Early prediction of radiotherapy-induced parotid shrinkage and toxicity based on CT radiomics and fuzzy classification.

MOTIVATION: Patients under radiotherapy for head-and-neck cancer often suffer of long-term xerostomia, and/or consistent shrinkage of parotid glands. In order to avoid these drawbacks, adaptive therapy can be planned for patients at risk, if the prediction is obtained timely, before or during the early phase of treatment. Artificial intelligence can address the problem, by learning from examples and building classification models. In particular, fuzzy logic has shown its suitability for medical applications, in order to manage uncertain data, and to build transparent rule-based classifiers. In previous works, clinical, dosimetric and image-based features were considered separately, to find different possible predictors of parotid shrinkage. On the other hand, a few works reported possible image-based predictors of xerostomia, while the combination of different types of features has been little addressed.

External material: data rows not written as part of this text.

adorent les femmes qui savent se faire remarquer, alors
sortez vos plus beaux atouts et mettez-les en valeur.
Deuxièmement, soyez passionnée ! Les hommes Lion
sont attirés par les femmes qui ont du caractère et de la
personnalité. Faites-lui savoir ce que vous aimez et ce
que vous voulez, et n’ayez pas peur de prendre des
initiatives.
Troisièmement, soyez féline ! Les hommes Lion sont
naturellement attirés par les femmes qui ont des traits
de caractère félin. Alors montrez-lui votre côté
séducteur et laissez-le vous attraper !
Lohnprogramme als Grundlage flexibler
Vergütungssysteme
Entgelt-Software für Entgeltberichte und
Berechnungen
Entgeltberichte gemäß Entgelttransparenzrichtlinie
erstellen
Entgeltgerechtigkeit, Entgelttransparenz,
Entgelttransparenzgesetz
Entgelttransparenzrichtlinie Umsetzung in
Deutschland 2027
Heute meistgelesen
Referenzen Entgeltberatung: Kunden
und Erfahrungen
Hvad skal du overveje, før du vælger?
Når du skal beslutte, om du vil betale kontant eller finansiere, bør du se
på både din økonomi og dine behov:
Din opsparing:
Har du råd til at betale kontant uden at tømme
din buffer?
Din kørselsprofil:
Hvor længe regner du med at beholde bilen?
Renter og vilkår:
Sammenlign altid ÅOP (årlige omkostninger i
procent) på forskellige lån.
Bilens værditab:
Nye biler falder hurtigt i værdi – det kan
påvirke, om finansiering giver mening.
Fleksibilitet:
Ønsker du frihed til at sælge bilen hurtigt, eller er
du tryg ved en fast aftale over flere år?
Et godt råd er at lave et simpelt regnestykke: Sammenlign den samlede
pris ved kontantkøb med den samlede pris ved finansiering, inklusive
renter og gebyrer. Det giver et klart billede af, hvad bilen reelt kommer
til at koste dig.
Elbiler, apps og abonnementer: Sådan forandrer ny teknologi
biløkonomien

OBJECTIVE: This paper proposes the application of a novel machine learning approach, based on both statistics and fuzzy logic, aimed at the classification of patients at risk of i) parotid gland shrinkage and ii) 12-months xerostomia. Both problems are addressed with the aim of individuating predictors and models to classify respective outcomes.

METHODS: Knowledge is extracted from a real dataset of radiotherapy patients, by means of a recently developed method named Likelihood-Fuzzy Analysis, based on the representation of statistical information by fuzzy rule-based models. This method enables to manage heterogeneous variables and missing data, and to obtain interpretable fuzzy models presenting good generalization power (thus high performance), and to measure classification confidence. Numerous features are extracted to characterize patients, coming from different sources, i.e. clinical features, dosimetric parameters, and radiomics-based measures obtained by texture analysis of Computed Tomography images. A learning approach based on the composition of simple models in a more complicated one allows to consider the features separately, in order to identify predictors and models to use when only some data source is available, and obtaining more accurate results when more information can be combined.

RESULTS: Regarding parotid shrinkage, a number of good predictors is detected, some already known and confirmed here, and some others found here, in particular among radiomics-based features. A number of models are also designed, some using single features and others involving models composition to improve classification accuracy. In particular, the best model to be used at the initial treatment stage, and another one applicable at the half treatment stage are identified. Regarding 12-months toxicity, some possible predictors are detected, in particular among radiomics-based features. Moreover, the relation between final parotid shrinkage rate and 12-months xerostomia is evaluated. The method is compared to the naïve Bayes classifier, which reveals similar results in terms of classification accuracy and best predictors. The interpretable fuzzy rule-based models are explicitly presented, and the dependence between predictors and outcome is explained, thus furnishing in some cases helpful insights about the considered problems.

CONCLUSION: Thanks to the performance and interpretability of the fuzzy classification method employed, predictors of both parotid shrinkage and xerostomia are detected, and their influence on each outcome is revealed. Moreover, models for predicting parotid shrinkage at initial and half radiotherapy stages are found.